There are several ways to make money by investing in stock. One option for investors is to hold shares and earn money from dividends, which are cash payments that companies offer to their shareholders as investment incentives. But dividends are voluntary, and when a business changes its dividend offering by any amount it can affect the stock's price.
What Dividends Indicate
Businesses are free to change the level of stock dividends at any time. Most business pay dividends quarterly, with each stockholder receiving the flat dividend rate for each share he owns. Businesses fund dividend payments out of their retained earnings or earnings from investments. This means that when a business increases its dividend, it serves as an indication that the company has strong earnings and the ability to spend more on dividends. Likewise, when a business reduces its dividend, it may indicate an inability to pay or uncertainty about having the money to pay dividends in the future.
A stock's price is likely to increase if the company announces a significant and unexpected boost to its dividend rate. This occurs for a number of reasons. By increasing the dividend, the business signals that it has the money to do so. It also ensures that its investors will receive even more cash in the form of dividends, even if the share price falls in the future. This offsets some of the risk of investing and increases demand, which in turn drives up share prices.
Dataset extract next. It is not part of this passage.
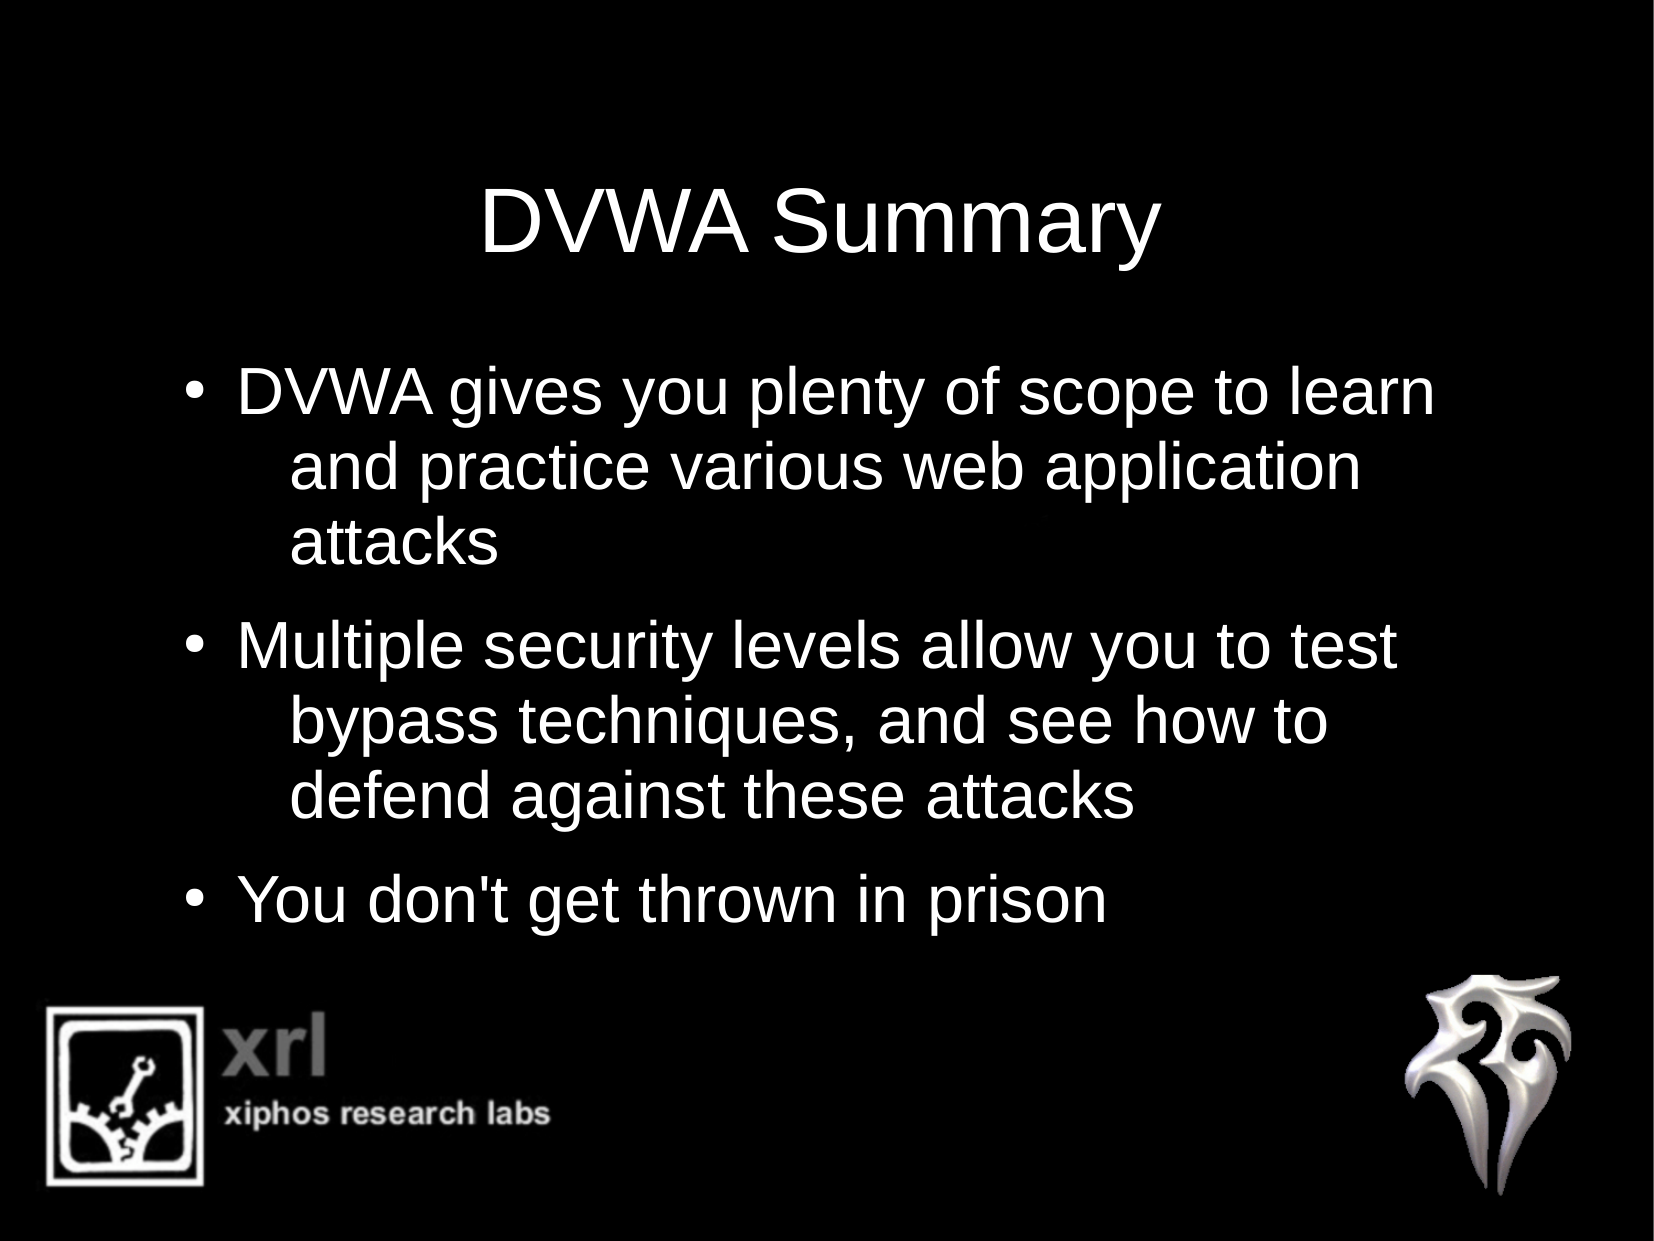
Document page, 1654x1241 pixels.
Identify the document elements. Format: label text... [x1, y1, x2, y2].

Dividend cuts of any size can cause a stock's value to fall, sometimes sharply. This occurs when investors, who have been receiving dividend payments in a certain amount for as long as they've held a particular stock, are faced with the prospect of decreased investment income. Selling shares allows an investor to get cash to invest in a business with a higher dividend, but it also drives down the price of the shares of the business that announced a dividend cut. Dividend cuts also bode poorly for future investing, since a business with a low dividend will need to work harder to attract investors who have better options elsewhere in the market.
Effects of Dividend Payment
When a company actually pays out a dividend that is identical, or similar, to its recent dividend offerings, the payment is unlikely to affect stock prices in any meaningful way. This is because all stock investing involves predicting the future value of a business and its shares. When buyers and sellers come together on a share price, this price reflects not only the current dividend that the stock includes but also expected changes in the near future. In other words, the stock market factors dividend amounts and likely changes into share prices as soon as investors become aware of them. Unexpected dividend changes, regardless of amount, are the most likely to change stock prices.